In this article you'll learn about collision and comprehensive insurance coverage. If you have either of these coverages, there is a risk that you're overspending on your insurance coverage. We'll explain when it makes sense to drop them.
Overview Of Auto Insurance Coverage Types
To recognize the reasons why collision and comprehensive insurance coverage are often unnecessary, it's useful to know about the different coverages out there. As already noted, some are compulsory while others are optionally available.
Third-party liability is mandatory in just about every province. It is applied to injury or property damage for which you are found liable.
Accident benefits is likewise compulsory. It extends compensation in the event you or your passengers are injured or killed as the result of an accident.
A different sort of mandatory coverage (depending on where you live) is uninsured/under-insured motorist coverage. Here, compensation is paid for any injury or property damage caused by a motorist who lacks sufficient coverage.
Direct compensation coverage is available in Ontario, Quebec, and New Brunswick. Expenses related to damage to your vehicle are paid by your insurer, even if you were not responsible for the accident.
Optional coverages include loss of use, family protection, and collision and comprehensive coverages. Loss of use pays for transportation when your vehicle is in the repair shop. Family protection pays for losses stemming from the injury or death of you or your family due to an accident caused by a driver with insufficient coverage.
Collision coverage pays for damage to your vehicle that results from an accident. Comprehensive pays for damage that results from non-accident events (e.g. falling rocks, flood, etc.). Both are expensive, which is the reason it pays to consider pulling the plug on them.
Simple Models Can Lead To Bad Choices
There was a time when experts recommended dropping collision and comprehensive after a set number of years. The rationale was that vehicles depreciate to the point that both coverages become cost-prohibitive. While this is true, the model contains problems that are likely to lead to expensive mistakes.
First, while today's automobiles depreciate, they do so more slowly than they did a generation ago. This warrants at least updating the number of years at which the cutoff point is determined.
Second, some cars retain their market value better than others. For example, vehicles made by Honda are known to retain their values better than those produced by Ford and General Motors.
Third, many consumers carry auto loans on which the balances owed are greater than the values of their vehicles. Were they to simply drop these coverages without reviewing their circumstances, they might expose themselves to a financial loss in the event of an accident.
So, when is the appropriate time to discontinue collision and comprehensive coverages? We'll explain in the next section.
How To Determine The Cutoff Point
The formula is simple. You should consider cutting off collision and comprehensive when their combined annual cost exceeds 10 percent of the amount your insurer will pay you in the event your car is totaled. The following example will clarify the formula.

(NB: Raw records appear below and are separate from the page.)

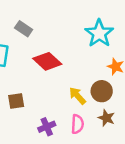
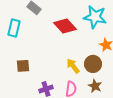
cyan star: (99, 33) -> (95, 17), turned -30
red diamond: (47, 61) -> (65, 26), moved

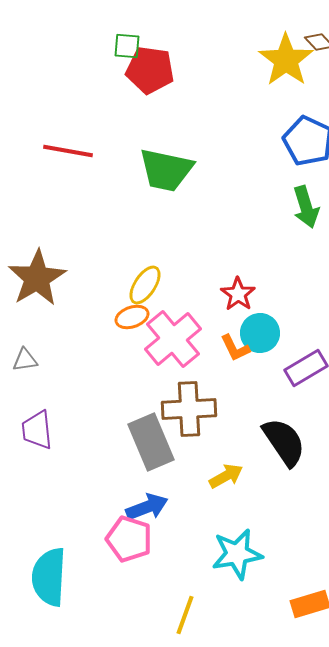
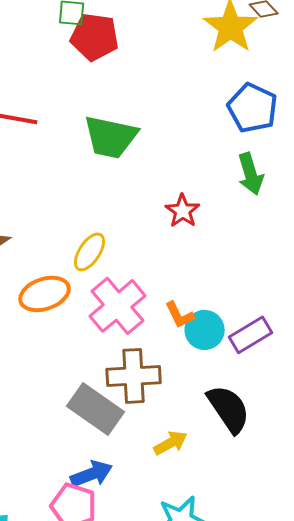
red star: (238, 294) -> (183, 211), moved
orange ellipse: (132, 317) -> (45, 294), moved, size x1.5
cyan circle: (260, 333) -> (205, 330), moved
gray rectangle: (151, 442) -> (96, 409), turned -32

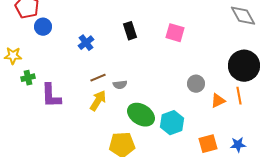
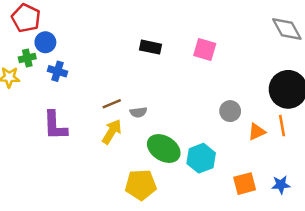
black rectangle: (130, 31) -> (150, 47), turned -60
blue cross: (86, 43) -> (57, 71), moved, turned -35
green cross: (28, 78) -> (27, 58), moved

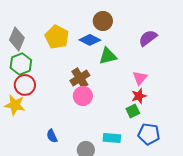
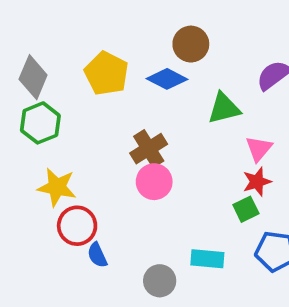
green triangle: (108, 56) -> (224, 108), moved
red circle: (25, 85) -> (77, 226), moved
yellow star: (15, 105) -> (57, 187), moved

Suppose you own a 2000 Toyota Camry LE Sedan with a market value of $4,600. Further suppose you are paying $300 a year for collision and comprehensive with a $1,000 deductible. If you total your Camry, you'll receive approximately $3,600 from your insurer. Because the annual cost for both coverages is below 10 percent of the hypothetical payout, you should keep them.
Suppose your car's value drops to $3,900 the following year, and there is no change in the amount you pay for collision and comprehensive. In this case, the combined cost of both coverages would cross the cutoff point. The $300 in annual premiums is greater than 10 percent of a $2,900 payout from your insurer (given a $1,000 deductible).
It pays to review your auto insurance policy with a keen eye for unnecessary coverages. That's the only way you'll determine when it's time to pull the plug on them.